Polemik pembebasan Abu
Bakar Ba’asyir bukan hanya menjadi buah bibir di Indonesia, bahkan media-media
luar pun menyoroti rencana pembebasan ulama garis keras yang dipenjara karena
kasus terorisme itu. Hingga saat ini
rencana pembebasannya masih ditangguhkan karena menimbulkan pro-kontra di
masyarakat.
Menurut Menteri
Koordinator Bidang Politik, Hukum, dan Keamanan (Menkopolhukam), Wiranto, rencana
pembebasan terpidana Bom Bali 2002, Abu Bakar Ba’asyir muncul karena Presiden
Joko Widodo mempertimbangkan permohonan keluarga Ba’asyir terkait usianya yang
sudah lanjut dan kondisi kesehatannya. Hal inilah yang memunculkan rencana
pembebasan tanpa syarat tersebut.
"Presiden sangat memahami permintaan keluarga tersebut, tetapi masih perlu dipertimbnagkan dari aspek lainnya, seperti aspek ideologi Pancasila, NKRI, hukum dan lain sebagainya," demikian pernyataan Wiranto dalam siaran Pers yang ditayangkan di Metro TV, Senin (21/1/2019).
Baca juga :
Teroris Bom Bali Minta Maaf dan Menyesal
Serpihan Bom Bali II Pernah Bersarang di Otak Hendryck
Munurut Yusril Isha
Mahendra, Ba’asyir bisa mendapatkan hak bebas dengan syarat sudah menjalani dua
pertiga masa hukuman dan dinilai baik selama di penjara. Selain itu, Ba’asyir
juga diminta untuk mendatangani pernyataan untuk taat kepada Negara Kesatuan
Republik Indonesia (NKRI) dan setia kepada Pancasila. Namun Ba’asyir menolak
untuk menandatangani surat pernyataan tersebut.
"Setelah saya
jelaskan bahwa Pancasila dan Islam tidak bertentangan. Baasyir pun menyambut
dengan pernyataan bahwa hanya mau taat kepada Allah dan setia kepada
Islam," demikian pernyataan Yusril yang dirilis oleh Tempo.co.
Sepertinya
ketidaksediaan untuk menandatangani pernyataan taat kepada NKRI dan setia pada
Pancasila ini menjadi salah satu alasan yang menahan pembebasan Ba’asyir. Dilain pihak putra ketiga Ba’asyir, Abdul
Rohim menyatakan bahwa ayahnya sebenarnya sangat mencintai NKRI.
“Justru Ustaz Abu
Bakar Baasyir adalah orang yang paling cinta terhadap negara ini, NKRI. Dan
kecintaan itu ingin beliau sampaikan dalam suatu bentuk yang beliau yakini akan
membawa kebaikan terhadap negeri ini,” demikian pernyataan Rohim saat
memberikan pernyataan resmi di kantor hukum Mahendradatta, Cipete, Jakarta
Selatan, Senin (21/1/2019).
Menurut Yusril, Ba’asyir
memilih menjalani masa tahanannya sampai selesai disbanding harus
menandatangani pernyataan taat kepada NKRI dan setia pada Pancasila.
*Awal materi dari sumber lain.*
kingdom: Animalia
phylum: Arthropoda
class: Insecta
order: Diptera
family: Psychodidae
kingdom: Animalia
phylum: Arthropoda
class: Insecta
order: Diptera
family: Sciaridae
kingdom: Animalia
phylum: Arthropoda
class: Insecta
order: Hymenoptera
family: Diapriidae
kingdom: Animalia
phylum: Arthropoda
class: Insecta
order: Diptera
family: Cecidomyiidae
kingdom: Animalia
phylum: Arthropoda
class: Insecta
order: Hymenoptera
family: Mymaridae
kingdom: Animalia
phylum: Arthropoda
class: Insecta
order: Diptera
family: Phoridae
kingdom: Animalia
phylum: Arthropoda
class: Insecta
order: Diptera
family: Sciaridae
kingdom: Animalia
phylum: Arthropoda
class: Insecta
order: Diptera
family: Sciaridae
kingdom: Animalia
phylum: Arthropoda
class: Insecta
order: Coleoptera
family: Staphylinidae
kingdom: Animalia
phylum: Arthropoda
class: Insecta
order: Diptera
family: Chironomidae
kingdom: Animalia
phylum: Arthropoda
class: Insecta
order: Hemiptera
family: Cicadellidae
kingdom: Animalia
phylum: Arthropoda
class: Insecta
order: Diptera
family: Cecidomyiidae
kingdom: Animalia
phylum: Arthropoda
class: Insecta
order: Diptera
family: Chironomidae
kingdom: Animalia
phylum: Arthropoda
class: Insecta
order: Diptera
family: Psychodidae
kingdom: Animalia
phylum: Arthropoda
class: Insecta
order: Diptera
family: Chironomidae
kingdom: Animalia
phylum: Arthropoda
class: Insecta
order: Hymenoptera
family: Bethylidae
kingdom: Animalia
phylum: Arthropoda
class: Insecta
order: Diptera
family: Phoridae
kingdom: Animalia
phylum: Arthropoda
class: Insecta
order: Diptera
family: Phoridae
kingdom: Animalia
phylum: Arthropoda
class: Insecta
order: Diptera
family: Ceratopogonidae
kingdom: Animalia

Meresponi
hal tersebut Yusril mengungkapkan bahwa dirinya hanya bisa tertawa, karena ia
tidak mau berdebat dengan Ba’asyir.
Sebagai rakyat
Indonesia yang berideologi Pancasila, tentu kita menyerukan “NKRI harga mati!” dan
tidak bersedia ketentraman negeri ini yang dibangun di atas filosofi “Bhineka
Tunggal Ika” dihancurkan untuk sebuah paham radikal dari agama tertentu. Karena
dari awal bapak-bapak pendiri bangsa Indonesia ini menghormati dan
mengakomodasi berbagai agama, suku, dan bahasa yang ada sehingga lahirlah
Pancasila.
Yuk kita pertahankan
bersama keutuhan NKRI, salah satunya dengan terus menjaga toleransi antar umat beragama.